Given the retrospective observational design, the findings demonstrate association rather than causation, and causal relationships cannot be inferred. This study has several limitations that should be acknowledged. First, serum uric acid levels were measured at a single time point, and potential biological fluctuations over time could not be assessed. Because uric acid levels may vary with hydration status, metabolic stress, and short-term dietary influences, a single measurement may not fully reflect long-term exposure. In addition, dietary factors that could act as potential confounders were not comprehensively evaluated. The consumption of purine-rich foods, such as shellfish and organ meats, was not quantified, which may have influenced serum uric acid levels. In addition, dietary and lifestyle-related factors that may influence both serum uric acid levels and bone metabolism were not comprehensively evaluated. Variables such as dietary habits, physical activity, and supplementation (including calcium and vitamin D) were not available in the dataset. Although we performed multivariable analyses adjusting for key clinical and biochemical parameters, residual confounding due to unmeasured lifestyle factors cannot be fully excluded and should be considered when interpreting the observed associations. Another limitation is the multicenter acquisition of DXA measurements. Inter-scanner variability and potential differences in calibration cannot be fully excluded. However, such variability would be expected to introduce non-differential measurement error and bias the results toward the null, rather than account for the observed associations.

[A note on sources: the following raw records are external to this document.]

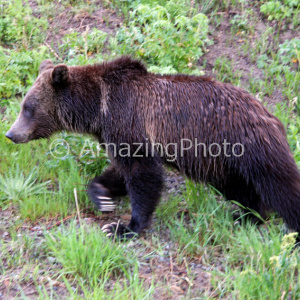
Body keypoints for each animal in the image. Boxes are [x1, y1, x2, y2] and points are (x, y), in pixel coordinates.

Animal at [5, 55, 300, 239]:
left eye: (28, 108)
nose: (10, 134)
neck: (98, 109)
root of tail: (270, 114)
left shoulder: (129, 121)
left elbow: (143, 174)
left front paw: (124, 228)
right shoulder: (118, 134)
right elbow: (121, 170)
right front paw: (102, 196)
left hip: (246, 145)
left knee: (281, 185)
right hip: (221, 163)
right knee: (239, 187)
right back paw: (247, 216)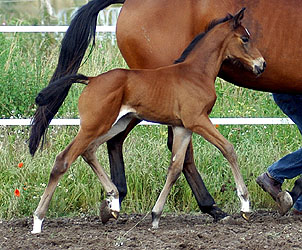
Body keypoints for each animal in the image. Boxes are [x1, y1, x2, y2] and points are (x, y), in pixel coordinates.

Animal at [29, 0, 302, 219]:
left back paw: (113, 201)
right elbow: (228, 149)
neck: (195, 72)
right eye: (245, 38)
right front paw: (247, 204)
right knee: (65, 159)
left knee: (94, 149)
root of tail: (91, 79)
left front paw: (156, 214)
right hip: (96, 124)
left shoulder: (184, 126)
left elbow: (175, 166)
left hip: (115, 122)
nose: (262, 64)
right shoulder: (197, 120)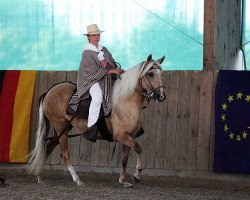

Despite these limitations, the current study has many strengths that impact current knowledge. One of the major strengths of our study is its multicenter design, which incorporates data from different geographic regions of Türkiye and includes both men and postmenopausal women, thereby enhancing national representativeness and generalizability. In addition, considering the multifactorial nature of osteoporosis, we performed comprehensive adjustments for key determinants of bone metabolism, including age, body mass index, albumin, calcium, phosphorus, alkaline phosphatase, and parathyroid hormone. Furthermore, the identification of a clinically relevant threshold through ROC analysis may influence future bone health assessment algorithms. Moreover, in quartile-based analysis, higher SUA levels were associated with progressively higher BMD values at both skeletal sites, supporting a biologically relevant dose–response relationship beyond categorical thresholds.

5. Conclusions

Collectively, these findings position our study beyond a purely correlational analysis and provide clinically interpretable evidence regarding the potential relationship between serum uric acid and bone health.